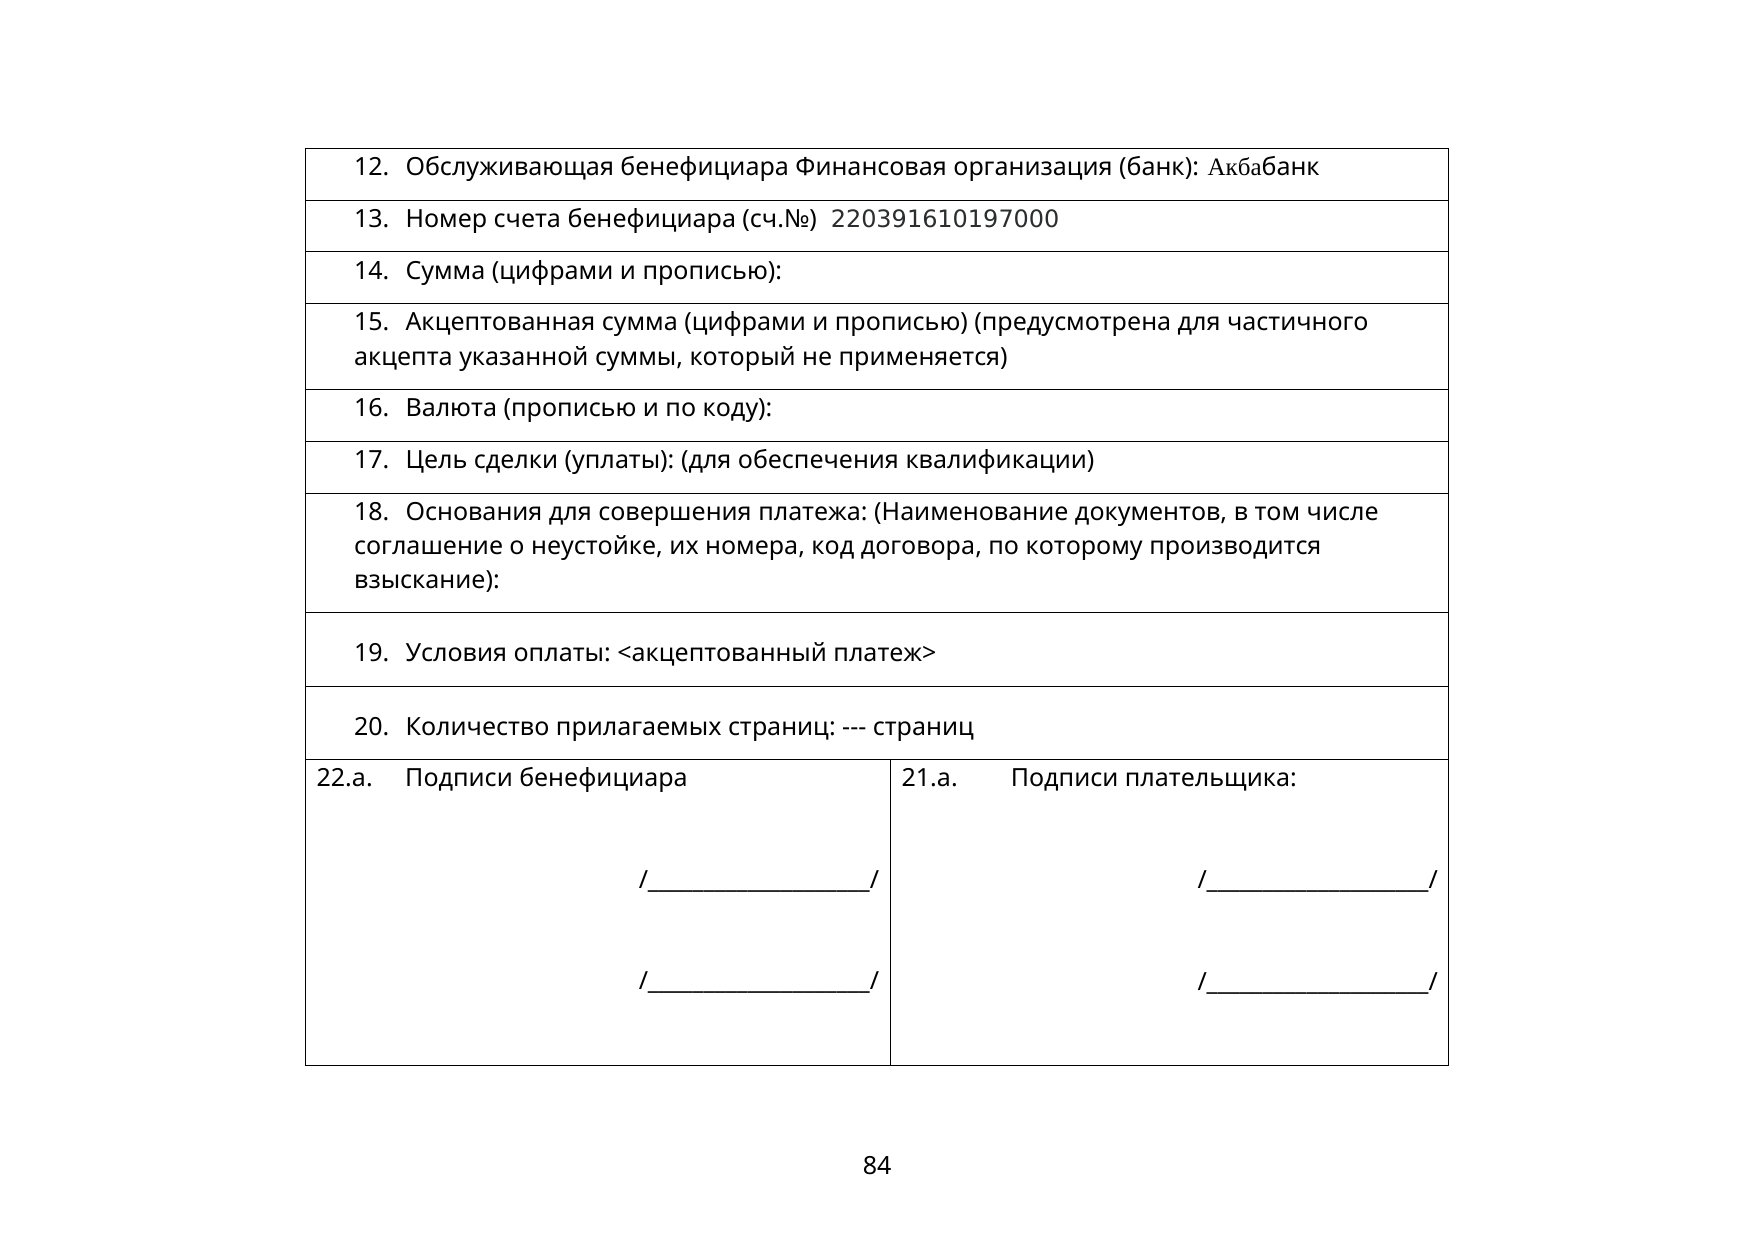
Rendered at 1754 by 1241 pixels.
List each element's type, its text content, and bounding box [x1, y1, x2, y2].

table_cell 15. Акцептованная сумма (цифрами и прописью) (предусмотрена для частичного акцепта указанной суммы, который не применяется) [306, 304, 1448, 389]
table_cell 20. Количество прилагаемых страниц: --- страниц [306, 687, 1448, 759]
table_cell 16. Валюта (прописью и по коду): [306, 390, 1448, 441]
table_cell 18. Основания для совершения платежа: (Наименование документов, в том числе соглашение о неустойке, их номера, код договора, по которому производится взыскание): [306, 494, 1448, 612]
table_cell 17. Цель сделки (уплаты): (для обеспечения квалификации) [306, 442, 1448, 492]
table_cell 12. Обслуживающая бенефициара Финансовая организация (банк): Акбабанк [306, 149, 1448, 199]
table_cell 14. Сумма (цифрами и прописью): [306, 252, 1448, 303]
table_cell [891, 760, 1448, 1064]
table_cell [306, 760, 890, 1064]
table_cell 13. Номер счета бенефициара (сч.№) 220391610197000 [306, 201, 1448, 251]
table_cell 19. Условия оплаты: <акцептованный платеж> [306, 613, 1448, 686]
—————
### Work order
Reproduce the opening lines of the material above exactly, ending with the line that contains "table_cell [891, 760, 1448, 1064]". Omit every picture.

### Written response
Rendered at 1754 by 1241 pixels.
List each element's type, its text content, and bounding box [x1, y1, x2, y2].

table_cell 15. Акцептованная сумма (цифрами и прописью) (предусмотрена для частичного акцепта указанной суммы, который не применяется) [306, 304, 1448, 389]
table_cell 20. Количество прилагаемых страниц: --- страниц [306, 687, 1448, 759]
table_cell 16. Валюта (прописью и по коду): [306, 390, 1448, 441]
table_cell 18. Основания для совершения платежа: (Наименование документов, в том числе соглашение о неустойке, их номера, код договора, по которому производится взыскание): [306, 494, 1448, 612]
table_cell 17. Цель сделки (уплаты): (для обеспечения квалификации) [306, 442, 1448, 492]
table_cell 12. Обслуживающая бенефициара Финансовая организация (банк): Акбабанк [306, 149, 1448, 199]
table_cell 14. Сумма (цифрами и прописью): [306, 252, 1448, 303]
table_cell [891, 760, 1448, 1064]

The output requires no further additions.